A portion of the government's three percent diamond export tax is also being put into a Diamond Area Community Development Fund, which is earmarked for small-scale development in diamond communities. After 18 months the fund totalled nearly 800,000 dollars, less than hoped for, says Isaac. Problems remain with how that money is being used and local NGOs are closely watching spending, she added. In fact, civil society is carefully tracking Sierra Leone's entire diamond industry and its ongoing transformation in the country, she says. "That's the purpose of the report: to keep shining a spotlight on the industry".

Other significant problems, which are difficult to address because of the lack of regulations on artisanal mining -- corporate miners must conduct environmental assessments -- are the environmental impact of mining and the use of child labour. Not long ago, some observers argued the country's diamond industry should be shut down entirely because of its contribution to civil unrest, corruption and other problems, Isaac says. But PAC argues that with rules and regulations, diamond mining could be enormously beneficial to Sierra Leone.
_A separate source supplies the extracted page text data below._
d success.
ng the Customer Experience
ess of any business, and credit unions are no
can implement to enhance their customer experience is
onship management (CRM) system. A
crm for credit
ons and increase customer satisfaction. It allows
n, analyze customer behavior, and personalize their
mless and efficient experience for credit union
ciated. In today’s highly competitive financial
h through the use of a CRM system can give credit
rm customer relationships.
The fact remains that there are many billions of dollars worth of diamonds to be mined and Sierra Leone needs money to rebuild, adds Gberie. While stability is slowly returning, the nation is going through a difficult transition and will need much help from the outside world for a number of years, he says, which is in itself a challenge. "The attention of the international community is difficult to sustain. It's already shifting to Liberia."